## START Supplied material

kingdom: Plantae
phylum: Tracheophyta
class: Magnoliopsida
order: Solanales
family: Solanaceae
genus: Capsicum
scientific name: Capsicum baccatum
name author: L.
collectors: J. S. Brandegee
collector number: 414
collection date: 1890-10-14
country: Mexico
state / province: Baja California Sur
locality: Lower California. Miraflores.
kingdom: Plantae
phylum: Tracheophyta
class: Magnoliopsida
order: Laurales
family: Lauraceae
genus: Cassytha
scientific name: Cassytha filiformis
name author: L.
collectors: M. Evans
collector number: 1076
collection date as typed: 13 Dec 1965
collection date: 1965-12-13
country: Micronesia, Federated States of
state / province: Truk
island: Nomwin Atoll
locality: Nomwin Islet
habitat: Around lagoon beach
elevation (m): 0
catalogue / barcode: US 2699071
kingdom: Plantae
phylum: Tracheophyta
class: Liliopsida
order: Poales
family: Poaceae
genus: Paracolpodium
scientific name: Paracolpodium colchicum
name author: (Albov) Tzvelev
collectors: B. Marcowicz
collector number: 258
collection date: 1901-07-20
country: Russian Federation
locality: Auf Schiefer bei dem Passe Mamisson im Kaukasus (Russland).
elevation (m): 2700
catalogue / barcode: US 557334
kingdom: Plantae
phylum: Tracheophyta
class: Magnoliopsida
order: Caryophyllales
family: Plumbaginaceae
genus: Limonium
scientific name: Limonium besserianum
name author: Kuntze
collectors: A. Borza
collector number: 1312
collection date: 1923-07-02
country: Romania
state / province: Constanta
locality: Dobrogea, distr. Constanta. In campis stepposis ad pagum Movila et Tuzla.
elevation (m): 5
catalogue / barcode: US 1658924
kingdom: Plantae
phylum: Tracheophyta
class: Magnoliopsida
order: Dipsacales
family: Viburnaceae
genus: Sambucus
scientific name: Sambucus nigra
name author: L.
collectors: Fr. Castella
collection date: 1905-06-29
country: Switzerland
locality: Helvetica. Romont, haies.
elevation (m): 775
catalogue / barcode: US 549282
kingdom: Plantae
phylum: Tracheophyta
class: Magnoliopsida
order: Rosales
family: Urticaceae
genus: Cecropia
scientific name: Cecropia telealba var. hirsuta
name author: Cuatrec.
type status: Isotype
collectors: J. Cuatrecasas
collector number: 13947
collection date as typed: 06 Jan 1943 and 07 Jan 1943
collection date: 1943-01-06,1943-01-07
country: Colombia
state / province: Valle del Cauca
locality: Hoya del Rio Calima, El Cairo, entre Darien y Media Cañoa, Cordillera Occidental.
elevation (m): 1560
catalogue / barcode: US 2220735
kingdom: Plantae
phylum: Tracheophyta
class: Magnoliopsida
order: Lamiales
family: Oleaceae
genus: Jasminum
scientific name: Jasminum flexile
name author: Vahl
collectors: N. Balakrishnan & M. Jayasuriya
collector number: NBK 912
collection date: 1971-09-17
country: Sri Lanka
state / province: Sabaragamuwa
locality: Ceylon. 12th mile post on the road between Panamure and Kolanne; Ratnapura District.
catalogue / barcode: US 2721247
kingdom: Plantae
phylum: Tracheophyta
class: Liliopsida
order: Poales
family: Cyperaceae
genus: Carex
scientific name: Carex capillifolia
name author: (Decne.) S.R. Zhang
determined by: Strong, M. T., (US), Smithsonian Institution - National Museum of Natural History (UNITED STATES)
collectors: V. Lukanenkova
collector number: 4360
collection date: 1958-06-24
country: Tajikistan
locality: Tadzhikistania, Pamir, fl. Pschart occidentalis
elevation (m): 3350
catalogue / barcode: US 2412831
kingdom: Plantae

## END Supplied material

- _Short task_
Can you format all the lines of the entries above as a Markdown table, with a "Row" column for the row number and a "Line" column for the line itself, and leave out any blank lines?

- _Result of this task_
| Row | Line |
|---|---|
| 1 | kingdom: Plantae |
| 2 | phylum: Tracheophyta |
| 3 | class: Magnoliopsida |
| 4 | order: Solanales |
| 5 | family: Solanaceae |
| 6 | genus: Capsicum |
| 7 | scientific name: Capsicum baccatum |
| 8 | name author: L. |
| 9 | collectors: J. S. Brandegee |
| 10 | collector number: 414 |
| 11 | collection date: 1890-10-14 |
| 12 | country: Mexico |
| 13 | state / province: Baja California Sur |
| 14 | locality: Lower California. Miraflores. |
| 15 | kingdom: Plantae |
| 16 | phylum: Tracheophyta |
| 17 | class: Magnoliopsida |
| 18 | order: Laurales |
| 19 | family: Lauraceae |
| 20 | genus: Cassytha |
| 21 | scientific name: Cassytha filiformis |
| 22 | name author: L. |
| 23 | collectors: M. Evans |
| 24 | collector number: 1076 |
| 25 | collection date as typed: 13 Dec 1965 |
| 26 | collection date: 1965-12-13 |
| 27 | country: Micronesia, Federated States of |
| 28 | state / province: Truk |
| 29 | island: Nomwin Atoll |
| 30 | locality: Nomwin Islet |
| 31 | habitat: Around lagoon beach |
| 32 | elevation (m): 0 |
| 33 | catalogue / barcode: US 2699071 |
| 34 | kingdom: Plantae |
| 35 | phylum: Tracheophyta |
| 36 | class: Liliopsida |
| 37 | order: Poales |
| 38 | family: Poaceae |
| 39 | genus: Paracolpodium |
| 40 | scientific name: Paracolpodium colchicum |
| 41 | name author: (Albov) Tzvelev |
| 42 | collectors: B. Marcowicz |
| 43 | collector number: 258 |
| 44 | collection date: 1901-07-20 |
| 45 | country: Russian Federation |
| 46 | locality: Auf Schiefer bei dem Passe Mamisson im Kaukasus (Russland). |
| 47 | elevation (m): 2700 |
| 48 | catalogue / barcode: US 557334 |
| 49 | kingdom: Plantae |
| 50 | phylum: Tracheophyta |
| 51 | class: Magnoliopsida |
| 52 | order: Caryophyllales |
| 53 | family: Plumbaginaceae |
| 54 | genus: Limonium |
| 55 | scientific name: Limonium besserianum |
| 56 | name author: Kuntze |
| 57 | collectors: A. Borza |
| 58 | collector number: 1312 |
| 59 | collection date: 1923-07-02 |
| 60 | country: Romania |
| 61 | state / province: Constanta |
| 62 | locality: Dobrogea, distr. Constanta. In campis stepposis ad pagum Movila et Tuzla. |
| 63 | elevation (m): 5 |
| 64 | catalogue / barcode: US 1658924 |
| 65 | kingdom: Plantae |
| 66 | phylum: Tracheophyta |
| 67 | class: Magnoliopsida |
| 68 | order: Dipsacales |
| 69 | family: Viburnaceae |
| 70 | genus: Sambucus |
| 71 | scientific name: Sambucus nigra |
| 72 | name author: L. |
| 73 | collectors: Fr. Castella |
| 74 | collection date: 1905-06-29 |
| 75 | country: Switzerland |
| 76 | locality: Helvetica. Romont, haies. |
| 77 | elevation (m): 775 |
| 78 | catalogue / barcode: US 549282 |
| 79 | kingdom: Plantae |
| 80 | phylum: Tracheophyta |
| 81 | class: Magnoliopsida |
| 82 | order: Rosales |
| 83 | family: Urticaceae |
| 84 | genus: Cecropia |
| 85 | scientific name: Cecropia telealba var. hirsuta |
| 86 | name author: Cuatrec. |
| 87 | type status: Isotype |
| 88 | collectors: J. Cuatrecasas |
| 89 | collector number: 13947 |
| 90 | collection date as typed: 06 Jan 1943 and 07 Jan 1943 |
| 91 | collection date: 1943-01-06,1943-01-07 |
| 92 | country: Colombia |
| 93 | state / province: Valle del Cauca |
| 94 | locality: Hoya del Rio Calima, El Cairo, entre Darien y Media Cañoa, Cordillera Occidental. |
| 95 | elevation (m): 1560 |
| 96 | catalogue / barcode: US 2220735 |
| 97 | kingdom: Plantae |
| 98 | phylum: Tracheophyta |
| 99 | class: Magnoliopsida |
| 100 | order: Lamiales |
| 101 | family: Oleaceae |
| 102 | genus: Jasminum |
| 103 | scientific name: Jasminum flexile |
| 104 | name author: Vahl |
| 105 | collectors: N. Balakrishnan & M. Jayasuriya |
| 106 | collector number: NBK 912 |
| 107 | collection date: 1971-09-17 |
| 108 | country: Sri Lanka |
| 109 | state / province: Sabaragamuwa |
| 110 | locality: Ceylon. 12th mile post on the road between Panamure and Kolanne; Ratnapura District. |
| 111 | catalogue / barcode: US 2721247 |
| 112 | kingdom: Plantae |
| 113 | phylum: Tracheophyta |
| 114 | class: Liliopsida |
| 115 | order: Poales |
| 116 | family: Cyperaceae |
| 117 | genus: Carex |
| 118 | scientific name: Carex capillifolia |
| 119 | name author: (Decne.) S.R. Zhang |
| 120 | determined by: Strong, M. T., (US), Smithsonian Institution - National Museum of Natural History (UNITED STATES) |
| 121 | collectors: V. Lukanenkova |
| 122 | collector number: 4360 |
| 123 | collection date: 1958-06-24 |
| 124 | country: Tajikistan |
| 125 | locality: Tadzhikistania, Pamir, fl. Pschart occidentalis |
| 126 | elevation (m): 3350 |
| 127 | catalogue / barcode: US 2412831 |
| 128 | kingdom: Plantae |